I think my Ibike can measure rolling resistance (coast down bike calibration mode). I'll give that a try.

fc


----------



## goldsbar (Apr 24, 2002)

*Replying to a couple of posts...*

I'm not sure that the bead will ever really completely lock in on a Ksyrium but I'd like to hear everyone's experience. The Ksyrium is a non-approved rim. I've heard that you hear a distinguished locking sound with the Shimano wheels. That said, I might try to deflate/reflate mine and see if I can get a good lock. At the 95 PSI is run, the tire isn't going anywhere. I have around 150 miles on them (of course it's always that 151st mile that gets you!) and they're working great.

I wouldn't skip the pump or CO2 and tube. You're much less likely to get a flat but you can still tear a sidewall, etc.

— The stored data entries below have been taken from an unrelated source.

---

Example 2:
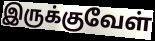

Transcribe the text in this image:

இருக்குவேள்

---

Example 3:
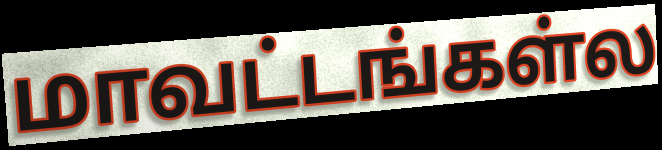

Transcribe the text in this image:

மாவட்டங்கள்ல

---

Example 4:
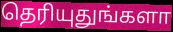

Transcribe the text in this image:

தெரியுதுங்களா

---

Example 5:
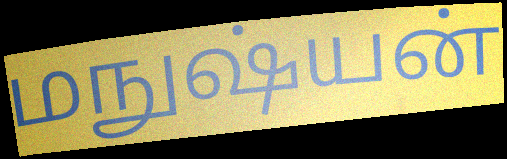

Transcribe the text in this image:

மநுஷ்யன்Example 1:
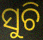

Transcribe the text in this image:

ସୁଚି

The weight issue is truly negligible unless it's July 4th and you're racing to the top of l'alpe d'huez in the TDF. I'll take the anti-flat advantage versus an ounce or two any time I don't have a team car behind me (which is always). I've seen plenty of people flat out of races. Weight doesn't really matter at that point.


----------



## jnantnan (Aug 24, 2007)

francois said:


> That's what I thought! But who wants to run lower pressures if it's going to slow you down noticeably?
> 
> On the weight issue, here's an upside... if you're not going to pinch flat, and you're not going to puncture flat, maybe you can ditch that pump/tube/tools?
> 
> ...


Make sure you do new back-to-back coastdowns with the two wheelsets right after each other to get the most accurate data. And on the same road, same direction, etc...wind will effect rolling resistance calculations etc....just trying to help.


----------



## Francis Cebedo (Aug 1, 2001)

jnantnan said:


> Make sure you do new back-to-back coastdowns with the two wheelsets right after each other to get the most accurate data. And on the same road, same direction, etc...wind will effect rolling resistance calculations etc....just trying to help.

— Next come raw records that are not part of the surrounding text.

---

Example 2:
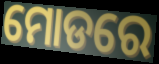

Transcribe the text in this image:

ମୋଡରେ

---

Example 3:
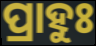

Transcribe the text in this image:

ପ୍ରାହୁଃ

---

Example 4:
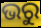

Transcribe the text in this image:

ଭରୁ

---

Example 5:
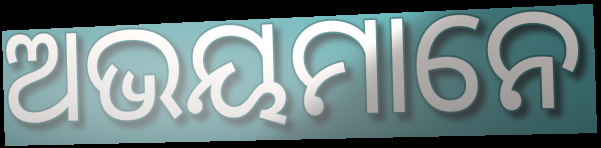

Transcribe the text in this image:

ଅଭୟମାନେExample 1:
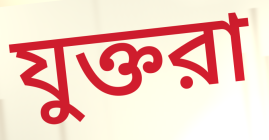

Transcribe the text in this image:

যুক্তরা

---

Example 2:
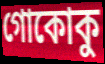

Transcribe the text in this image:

গোকোকু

Yep definitely. Same riding position, etc. I'll also do different tire PSI's on each bike (80-90-100-110).

I should do one test on a smooth road and one on a rough road. Man, it gets complicated fast.

fc


----------



## ccfish81 (May 11, 2008)

Can I do this with my Kyserium Elites? Or just fancy schmancy SL's?


----------



## rkb (Apr 4, 2007)

Elites should be fine because they have the same rim design as the SLs. Go to the notubes.com website and order the valves. Install as shown and use the Hutchinson tubeless tire and you'll be in the same boat as me and my SLs. 

http://www.notubes.com/product_info.php/cPath/21_59/products_id/41


----------



## ccfish81 (May 11, 2008)

Oh this is the best news I have heard in a long time. I was still under the assumption I had to wait for the Dura-Ace trickle down effect. 

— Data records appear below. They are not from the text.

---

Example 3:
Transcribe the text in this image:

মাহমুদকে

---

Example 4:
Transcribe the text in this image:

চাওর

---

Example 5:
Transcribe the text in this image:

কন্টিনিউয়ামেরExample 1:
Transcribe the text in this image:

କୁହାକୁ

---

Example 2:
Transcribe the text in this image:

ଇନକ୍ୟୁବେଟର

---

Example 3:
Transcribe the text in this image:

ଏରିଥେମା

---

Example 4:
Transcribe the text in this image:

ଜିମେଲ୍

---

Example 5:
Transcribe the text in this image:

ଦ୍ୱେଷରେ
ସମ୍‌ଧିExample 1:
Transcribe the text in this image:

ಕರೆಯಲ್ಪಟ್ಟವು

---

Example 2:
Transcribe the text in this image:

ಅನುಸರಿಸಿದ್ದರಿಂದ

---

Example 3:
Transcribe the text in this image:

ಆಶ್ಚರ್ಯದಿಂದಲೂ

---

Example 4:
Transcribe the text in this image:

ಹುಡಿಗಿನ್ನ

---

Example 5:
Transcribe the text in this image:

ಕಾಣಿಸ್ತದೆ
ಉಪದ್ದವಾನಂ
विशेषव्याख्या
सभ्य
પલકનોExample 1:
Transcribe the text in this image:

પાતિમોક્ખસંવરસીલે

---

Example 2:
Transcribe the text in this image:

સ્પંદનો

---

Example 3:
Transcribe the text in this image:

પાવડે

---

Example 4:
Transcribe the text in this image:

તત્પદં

Thanks- Will report back on results.


----------



## jfitzem (Sep 1, 2004)

*Mavic K's & Hutch tubeless*

I've ridden on the tubeless tires for 3 full months now. Ride has been great. Zero flats.
Only issue has been when topping off the tires with air, a bit of stans leaks out on the valve stem and makes it difficult to unsrew the stem without removing the core. Every now and then you need to take a bit of brake cleaner (or other substance that can break down the Stan's) and clean the valve stems.


----------



## goldsbar (Apr 24, 2002)

ccfish81 said:


> Can I do this with my Kyserium Elites? Or just fancy schmancy SL's?


You can do this with just about any rim. Ksyrium's are the easist since they don't have spoke holes. Other rims require the extra step of wrapping the rim with tape to cover the holes.


----------



## Francis Cebedo (Aug 1, 2001)

goldsbar said:


> You can do this with just about any rim. Ksyrium's are the easist since they don't have spoke holes. Other rims require the extra step of wrapping the rim with tape to cover the holes.


I think you have to be very, very careful when trying the tubeless Hutchinsons with any/unknown rim. This was the claim in mountain biking too and some rims just don't inflate and some rim/tires just burp air during cornering or jumping.

If you burp air on a road bike, you might lose your teeth. The spoke holes is not the issue. The issue is the rim profile and how it matches with the tire bead. Also the fit of the tire to the rim diameter should be tight.

The Hutchinson tire bead mates with a compatible rim much like a zip loc bag seal. It's a good seal and it's hard to remove even when the tire is deflated.

So if it was me, I would ask other people exactly what their tubeless experience is with a non-tubeless compatible rim. And if not, I would examine the bead seal very carefully. When the tire is deflated, the bead should hold and should be difficult to remove.

fc


----------



## Dr_John (Oct 11, 2005)

Agree entirely with Francois. Although I don't have the mountain bike/tubeless experience, I would never even consider road tubeless with the Hutchinson tubeless tire without a complimentary rim to lock the tire's bead. The tire has to lock to the rim... or in my opinion, you're asking for trouble.

And since Stan's sealant has been mentioned a few times, I was told, or read somewhere, that you shouldn't use it with the Shimano wheels, as apparently it's too harsh for the rim material. Obviously the Hutchinson Fast-air is fine.


----------



## evil genius (Jul 31, 2007)

Is anyone running tubeless without sealant? On my MTB I have used Continental UST tubless tires without sealant on Mavic Crossmax SL rims with no problems.


----------



## Battlestar Galactica (Apr 7, 2008)

So for those of you who have tried the tubless system with stan's, how often are you getting flats? If so, after how many miles?


----------



## jfitzem (Sep 1, 2004)

I haven't had the first flat with the tubless tires, only have 1,500 miles so far.


----------